Problem statement:
Give back every line of the material below that has the string "linejoin".
##########
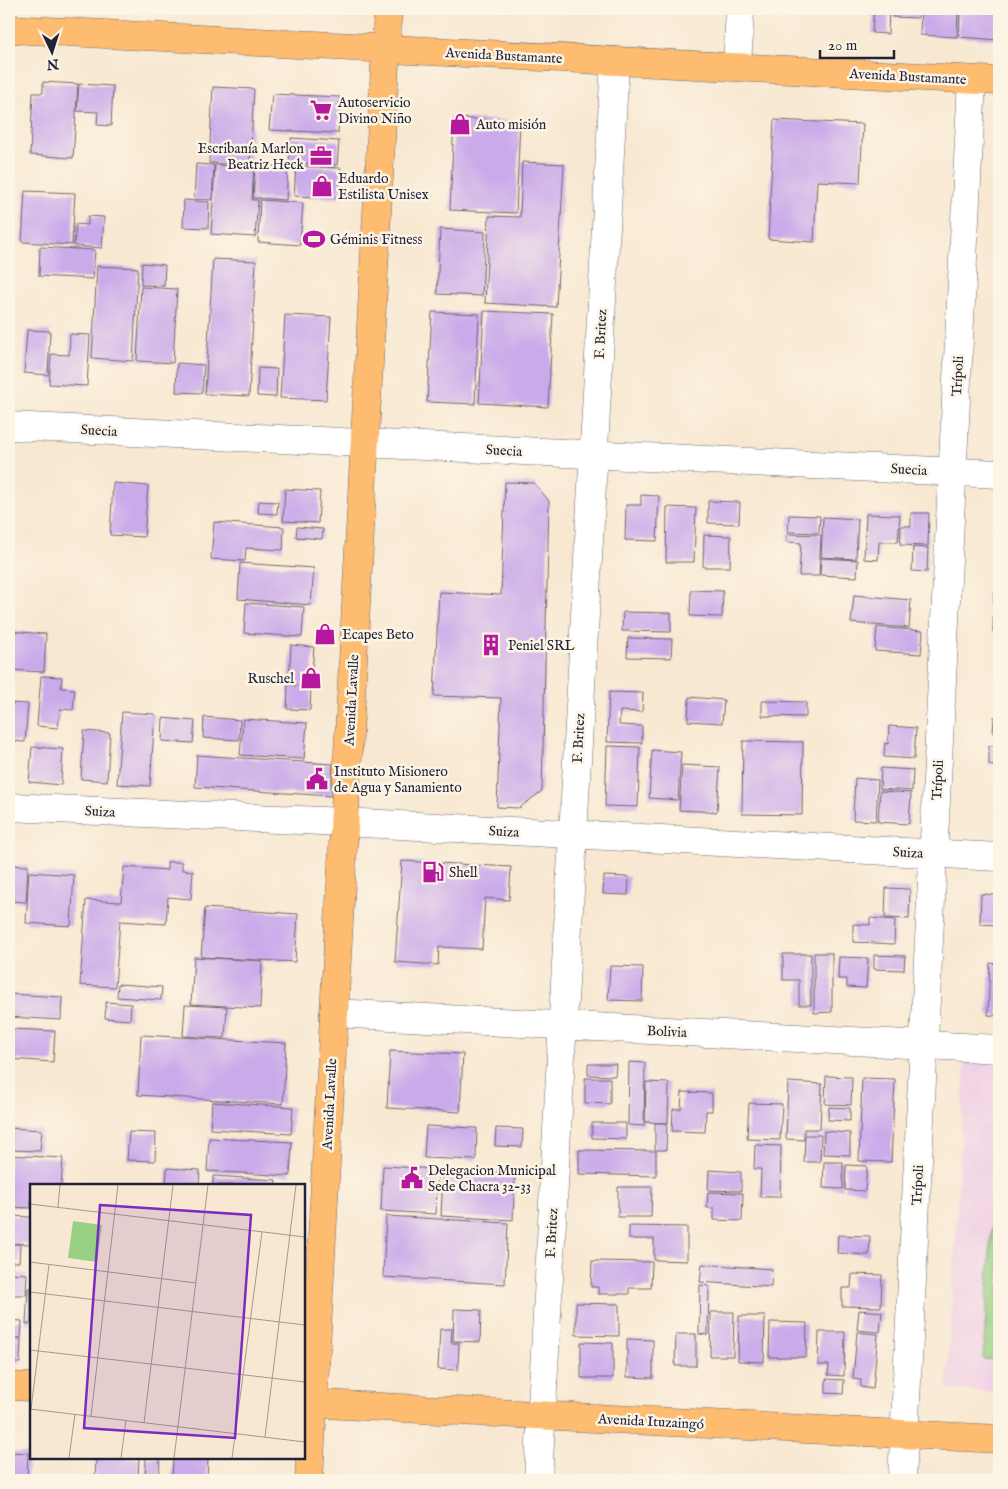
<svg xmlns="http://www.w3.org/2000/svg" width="1008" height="1489" font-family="'IM FELL English',serif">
<rect width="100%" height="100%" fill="#fcf5e5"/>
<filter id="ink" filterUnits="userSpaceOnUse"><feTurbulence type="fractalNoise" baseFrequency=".02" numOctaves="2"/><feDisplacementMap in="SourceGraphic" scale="10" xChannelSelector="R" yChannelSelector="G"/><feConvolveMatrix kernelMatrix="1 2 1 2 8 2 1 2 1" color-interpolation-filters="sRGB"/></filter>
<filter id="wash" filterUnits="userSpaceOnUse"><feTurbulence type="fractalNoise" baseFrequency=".0096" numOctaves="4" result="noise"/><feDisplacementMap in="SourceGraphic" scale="20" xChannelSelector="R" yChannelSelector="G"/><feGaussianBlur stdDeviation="1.12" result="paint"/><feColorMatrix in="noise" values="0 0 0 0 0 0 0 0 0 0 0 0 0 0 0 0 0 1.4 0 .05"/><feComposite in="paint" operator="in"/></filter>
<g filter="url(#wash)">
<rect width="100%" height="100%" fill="#f8e8d1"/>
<path fill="#f0d0e5" d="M965,1061L999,1064V1392L947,1389Z"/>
<path fill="#99d184" stroke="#5e7a60" d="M999,1121V1360L983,1359Z"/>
<g id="blocks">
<path fill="#cbaaea" d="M637,9H661V12L637,11Z
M874,9H889L888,34L872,33Z
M892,9H919L918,18L892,17Z
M921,9H958L957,37L920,35Z
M960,9H999V40L959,37Z
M43,82L78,84L73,158L30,155L33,93H43Z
M79,84L113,86L111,126L97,125L98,112L77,111Z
M213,87L254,89L250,165L209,163Z
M272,94L340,97L338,133L269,130Z
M454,118L520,122L516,213L450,210Z
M774,120L863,124L860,183L817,181L814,242L768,239Z
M291,138L339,141L337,165L289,163Z
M522,162L564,164L556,307L485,303L489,216L520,217Z
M196,164L214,165L212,200L194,199Z
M215,165L254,167L252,200H258L255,237L211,234Z
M255,165L288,167L286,200L253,198Z
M296,166L341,168L339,198L294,196Z
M25,191L75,193L72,245L22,242Z
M184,200L209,202L208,228L183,227Z
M260,200L303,203L300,245L258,242Z
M88,216L104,217L102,248L74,246L76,224L88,225Z
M440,229L485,232L482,296L437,294Z
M40,247L95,250L93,279L39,276Z
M213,259L256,261L249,396L205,394Z
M142,263L165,265L164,286L141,285Z
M97,266L138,268L133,361L92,358Z
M141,287L177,289L173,363L137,361Z
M484,311L553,314L548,407L479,403Z
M432,312L479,314L475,404L427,402Z
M285,315L331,317L326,400L280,398Z
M27,330L50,331L48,375L24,373Z
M70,334L90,335L87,386L49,384L51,354L69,355Z
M177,363L204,365L202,393L176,392Z
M258,368L277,369L276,397L257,396Z
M505,482L534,483L549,501L542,791L519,808L497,807L501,698L434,696L439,592L501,595Z
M113,483L148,486L144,537L110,535Z
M285,489L320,491L318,523L283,521Z
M641,495L659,496L657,541L625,540L626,505H641Z
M259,501L278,502L277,514L258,513Z
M708,501L740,502L739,524L708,523Z
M667,507L696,508L694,562H666Z
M911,513H929L928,546L900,545L901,526H911Z
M866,514L900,515L898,542H879L878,560L864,559Z
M789,515L820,516L819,533L788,532Z
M823,517L858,519L856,559L821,557Z
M214,522L284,527L283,550L246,548L245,561L211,559Z
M297,527L323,529L322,539L296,537Z
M787,534L821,535L819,576H799L801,543L787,542Z
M704,535L731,536L730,567H703Z
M913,547L928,548L927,572L912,571Z
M821,558L858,560L857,577L820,575Z
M240,563L314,568L311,605L238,599Z
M691,590L723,591L722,617L690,616Z
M994,593L999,594V632H993Z
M854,595L911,600L909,628L851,623Z
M246,603L304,607L302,637L244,633Z
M623,612L671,613V632L622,631Z
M877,627L923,631L921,654L875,651Z
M9,631L46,634L44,672L9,670Z
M628,638L672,639L671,658L627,657Z
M291,645L314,647L311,684L289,683Z
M41,676L62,677L61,688L75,689L73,710L60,709L58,728L37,726Z
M288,685L311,687L310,710L287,709Z
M609,692L643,693L642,712L620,711L619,725L642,726V743L607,742Z
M689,697L724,700L722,723L688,721Z
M762,701L806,702V717L762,716Z
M9,703L28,704L25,742L9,741Z
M122,712L155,714L150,786L117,784Z
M204,717L240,720L239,740L203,738Z
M994,717H999V733H993Z
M163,718L195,721L193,743L162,741Z
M243,719L307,723L304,759L240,755Z
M889,726L916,728L914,759L884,757L885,743L888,744Z
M84,731L110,733L107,781L81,779Z
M743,741L803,742L802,815L742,814Z
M607,746L640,747L638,807L605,806Z
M989,746H999V766L989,765Z
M32,747L63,749L61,785L29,782Z
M652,750L681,752L678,800L649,798Z
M197,755L333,764L331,796L195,787Z
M682,765L720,767L717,812L679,810Z
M881,768L913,770L912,791L880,789Z
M855,778L878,780L876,821L853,820Z
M880,791L911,793L909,824L878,822Z
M402,861L511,867L509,900L485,898L482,949L439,947L438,965L395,962Z
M167,862H182V870L193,871L191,899L168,897L166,924L120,921L115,987L80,985L86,900L121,902L124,867L167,870Z
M9,865L28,866L26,902L9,901Z
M29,872L74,875L71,926L26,923Z
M604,876L629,877L628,895L603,894Z
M886,888L910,889L909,919L885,918Z
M981,894L999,895V925L980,924Z
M205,908L298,914L295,962L201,957Z
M870,918L895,920L894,944L853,942V924L870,925Z
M814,953H832V1012L814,1013Z
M783,954H811V1005H799V980H783Z
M874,955L905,956L904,970L874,969Z
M194,957L262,961L260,1008L191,1004Z
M839,957L868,958L866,988L847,987V979H838Z
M990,963L999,964V1016L988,1015Z
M610,966L643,967L642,1001L608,1000Z
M118,984L162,987L161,1000L117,997Z
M9,994L62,997L61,1020L9,1017Z
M106,1002L131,1004L130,1020L105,1018Z
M185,1005L227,1007L225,1038L183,1036Z
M9,1029L55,1031L53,1062L9,1059Z
M141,1035L286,1043L283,1104L138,1095Z
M390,1051L463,1054L460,1112L387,1108Z
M629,1062L645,1063L644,1126L628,1125Z
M588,1064H616L615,1076L588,1075Z
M826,1076L852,1077L851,1105L825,1104Z
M585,1078H610V1104L585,1103Z
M862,1078L895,1079L891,1162L859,1161Z
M646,1082L669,1083L668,1123L645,1122Z
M788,1082L822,1084L820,1129H804V1140L786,1139Z
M682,1092L712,1093V1111H706L705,1132L672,1131L673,1109H681Z
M212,1102L293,1107L291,1134L210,1129Z
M749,1103L782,1104L780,1140L747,1139Z
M829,1107L850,1108V1121L828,1120Z
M592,1123H626V1139L592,1138Z
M655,1123H667L666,1150H655Z
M426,1126L477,1128L476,1160L424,1158Z
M9,1128L42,1130L40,1151L9,1150Z
M496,1128L523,1129L522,1147L495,1146Z
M824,1131L850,1133V1155L823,1154Z
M129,1132L156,1133L155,1161L127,1160Z
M805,1135H821L820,1162H804Z
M209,1138L292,1142L290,1176L207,1171Z
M755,1145L781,1146L780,1197H760L761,1169H754Z
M579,1150L656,1151V1176L579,1174Z
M9,1155L63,1158L61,1185H31V1208L9,1207Z
M824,1162H843V1189L823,1188Z
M846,1165L867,1166L865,1191L845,1190Z
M383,1166L438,1169L436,1214L381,1211Z
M167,1168L200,1170L199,1185H166Z
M443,1170L515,1173L513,1220L441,1216Z
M709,1170L741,1172V1191L708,1190Z
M213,1176L276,1180L275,1185H213Z
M618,1187H652L651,1217H618Z
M708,1192L743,1193L742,1221L714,1220V1208H707Z
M9,1216L31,1217V1244L9,1243Z
M386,1216L508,1223L505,1284L383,1277Z
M629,1226L687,1227V1261L654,1260V1239H629Z
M838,1235L870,1236L869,1255L837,1253Z
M9,1244H20L19,1262H12V1267H9Z
M592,1261L652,1262L651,1288H629V1294H598V1287H591Z
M702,1264L772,1269L771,1287L700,1282Z
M10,1273L27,1274L26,1295H9Z
M852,1274L882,1275L881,1307L842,1306V1288H851Z
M700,1285L709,1286L708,1335L699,1334Z
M28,1288H31V1324H26Z
M9,1297H12V1319H9Z
M576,1303L619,1304V1336L576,1335Z
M454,1309L481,1310L480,1342L453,1341Z
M859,1310L882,1312L880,1332L857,1330Z
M711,1312H734L733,1356H710Z
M739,1316H765L764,1362L738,1361Z
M9,1320L22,1321L21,1338H9Z
M770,1322L807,1323L806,1357H769Z
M440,1329H452L451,1343H459L458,1370L438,1369Z
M819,1332H845L844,1376L828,1375L829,1365H818Z
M857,1332L878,1334L873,1389L861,1387V1380L853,1379Z
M676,1334H696V1366H675Z
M9,1339H21L20,1363H9Z
M627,1339L653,1340V1378L627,1377Z
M581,1342L613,1343V1378H581Z
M826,1379L844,1380L843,1394L826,1393Z
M9,1452L28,1453L27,1479L9,1478Z
M96,1458H139L138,1480H95Z
M146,1458H160L159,1480H145Z
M173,1458L208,1459L207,1480H172Z"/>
</g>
</g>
<g filter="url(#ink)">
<use href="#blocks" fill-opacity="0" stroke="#6d6770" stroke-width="1"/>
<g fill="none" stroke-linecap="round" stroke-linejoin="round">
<g stroke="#6d6770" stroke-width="29">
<path id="minor" d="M737,67L740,9
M9,426L999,474
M9,807L344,822L999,857
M334,1013L999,1049
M538,1480L615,61
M902,1480L972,80"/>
</g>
<g stroke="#6d6770" stroke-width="29">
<path id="major" d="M9,29L999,81
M9,1386L31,1387
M304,1403L999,1439
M309,1480L388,9"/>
</g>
<use href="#minor" stroke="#fff" stroke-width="28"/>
<use href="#major" stroke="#febc70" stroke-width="28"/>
</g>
</g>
<defs>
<g id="supermarket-bare" transform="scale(1.725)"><path d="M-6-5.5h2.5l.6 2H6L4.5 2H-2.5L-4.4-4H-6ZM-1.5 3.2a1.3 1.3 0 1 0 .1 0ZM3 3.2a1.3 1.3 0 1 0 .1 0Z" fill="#b5179e" stroke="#fcf5e5" stroke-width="2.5" paint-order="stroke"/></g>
<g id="shop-bare" transform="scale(1.725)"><path d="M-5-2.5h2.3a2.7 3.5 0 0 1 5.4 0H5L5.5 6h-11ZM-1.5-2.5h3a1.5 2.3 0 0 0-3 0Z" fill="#b5179e" stroke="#fcf5e5" stroke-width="2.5" paint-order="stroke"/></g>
<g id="office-bare" transform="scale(1.725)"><path d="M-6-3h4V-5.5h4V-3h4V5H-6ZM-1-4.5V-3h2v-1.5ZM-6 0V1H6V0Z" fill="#b5179e" stroke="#fcf5e5" stroke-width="2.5" paint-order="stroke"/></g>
<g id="stadium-bare" transform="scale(1.725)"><path d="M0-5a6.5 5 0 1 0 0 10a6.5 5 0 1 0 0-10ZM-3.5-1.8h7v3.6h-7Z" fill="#b5179e" stroke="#fcf5e5" stroke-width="2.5" paint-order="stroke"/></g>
<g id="building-bare" transform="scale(1.725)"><path d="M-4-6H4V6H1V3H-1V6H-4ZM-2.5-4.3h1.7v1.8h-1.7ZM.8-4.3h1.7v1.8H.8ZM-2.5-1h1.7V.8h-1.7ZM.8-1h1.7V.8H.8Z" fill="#b5179e" stroke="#fcf5e5" stroke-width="2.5" paint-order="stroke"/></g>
<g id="civic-bare" transform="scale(1.725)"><path d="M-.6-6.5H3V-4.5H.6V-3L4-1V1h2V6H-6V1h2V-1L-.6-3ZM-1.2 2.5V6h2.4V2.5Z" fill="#b5179e" stroke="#fcf5e5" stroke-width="2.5" paint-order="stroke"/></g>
<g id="fuel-bare" transform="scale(1.725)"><path d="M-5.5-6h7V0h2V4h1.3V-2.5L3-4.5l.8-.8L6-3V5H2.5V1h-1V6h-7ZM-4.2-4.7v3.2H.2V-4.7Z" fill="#b5179e" stroke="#fcf5e5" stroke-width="2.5" paint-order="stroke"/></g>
</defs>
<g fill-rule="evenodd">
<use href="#supermarket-bare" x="321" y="110"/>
<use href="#shop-bare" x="460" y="124"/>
<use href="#office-bare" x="321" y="156"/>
<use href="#shop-bare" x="322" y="186"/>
<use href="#stadium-bare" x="314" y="239"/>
<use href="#shop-bare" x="325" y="634"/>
<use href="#building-bare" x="491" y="645"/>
<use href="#shop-bare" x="311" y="678"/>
<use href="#civic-bare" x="317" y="779"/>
<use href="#fuel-bare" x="433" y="872"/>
<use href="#civic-bare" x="412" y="1178"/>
</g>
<g text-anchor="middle" stroke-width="5" stroke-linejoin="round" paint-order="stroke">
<g font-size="14" fill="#22223b" stroke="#fcf5e5">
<text transform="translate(504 55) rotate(3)" y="5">Avenida Bustamante</text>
<text transform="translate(908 76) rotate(3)" y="5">Avenida Bustamante</text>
<text transform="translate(600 334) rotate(-87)" y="5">F. Britez</text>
<text transform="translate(957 376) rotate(-87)" y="5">Trípoli</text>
<text transform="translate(99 430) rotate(3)" y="5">Suecia</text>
<text transform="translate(504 450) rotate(3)" y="5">Suecia</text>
<text transform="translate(909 469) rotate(3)" y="5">Suecia</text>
<text transform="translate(351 700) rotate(-87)" y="5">Avenida Lavalle</text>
<text transform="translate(578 738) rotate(-87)" y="5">F. Britez</text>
<text transform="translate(937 780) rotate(-87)" y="5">Trípoli</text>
<text transform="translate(100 811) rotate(3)" y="5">Suiza</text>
<text transform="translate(504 831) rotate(3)" y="5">Suiza</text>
<text transform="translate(908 852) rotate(3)" y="5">Suiza</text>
<text transform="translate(667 1031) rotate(3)" y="5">Bolivia</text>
<text transform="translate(329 1104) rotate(-87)" y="5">Avenida Lavalle</text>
<text transform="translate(917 1185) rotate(-87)" y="5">Trípoli</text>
<text transform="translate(551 1233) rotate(-87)" y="5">F. Britez</text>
<text transform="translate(651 1421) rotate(3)" y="5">Avenida Ituzaingó</text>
</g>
<g font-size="14" fill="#22223b" stroke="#fcf5e5" text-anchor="start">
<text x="338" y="107">Autoservicio<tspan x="338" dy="16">Divino Niño</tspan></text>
<text x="476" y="129">Auto misión</text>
<text x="304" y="153" text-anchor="end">Escribanía Marlon<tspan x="304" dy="16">Beatriz Heck</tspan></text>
<text x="338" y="183">Eduardo<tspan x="338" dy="16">Estilista Unisex</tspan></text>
<text x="330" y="244">Géminis Fitness</text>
<text x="342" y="639">Ecapes Beto</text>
<text x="508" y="650">Peniel SRL</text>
<text x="294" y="683" text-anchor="end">Ruschel</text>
<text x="334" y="776">Instituto Misionero<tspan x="334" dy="16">de Agua y Sanamiento</tspan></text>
<text x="449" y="877">Shell</text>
<text x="428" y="1175">Delegacion Municipal<tspan x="428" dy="16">Sede Chacra 32-33</tspan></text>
</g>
</g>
<g transform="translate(30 1184)">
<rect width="275" height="275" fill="#f8e8d1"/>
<path d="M43,37L72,41L67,78L38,74Z" fill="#99d184"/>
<path fill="none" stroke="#a29995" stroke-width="1" d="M0,20L275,53M28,23L30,1M0,78L166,99M0,108L275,141M0,166L275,198M0,225L275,258M1,225L19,81M61,232L88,1M114,239L143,1M235,253L266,1M39,274L45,230M91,274L96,236M144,274L178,1M202,274L232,48"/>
<path fill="#7b2cbf" fill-opacity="0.15" stroke="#7b2cbf" stroke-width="2.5" d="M70,21L221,31L205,254L54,244Z"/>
<rect width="275" height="275" fill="none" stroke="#22223b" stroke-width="2.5"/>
</g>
<rect width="1008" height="1489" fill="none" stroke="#fcf5e5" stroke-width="30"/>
<g transform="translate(52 52) rotate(176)" stroke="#fcf5e5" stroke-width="4" paint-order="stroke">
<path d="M0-4L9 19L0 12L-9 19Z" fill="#22223b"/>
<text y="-8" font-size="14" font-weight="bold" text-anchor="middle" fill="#22223b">N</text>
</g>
<path d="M820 50v8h74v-8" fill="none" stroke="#22223b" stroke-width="2.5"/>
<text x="828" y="50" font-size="15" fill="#22223b" stroke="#fcf5e5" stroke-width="4" paint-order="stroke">20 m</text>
</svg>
##########
Result:
<g fill="none" stroke-linecap="round" stroke-linejoin="round">
<g text-anchor="middle" stroke-width="5" stroke-linejoin="round" paint-order="stroke">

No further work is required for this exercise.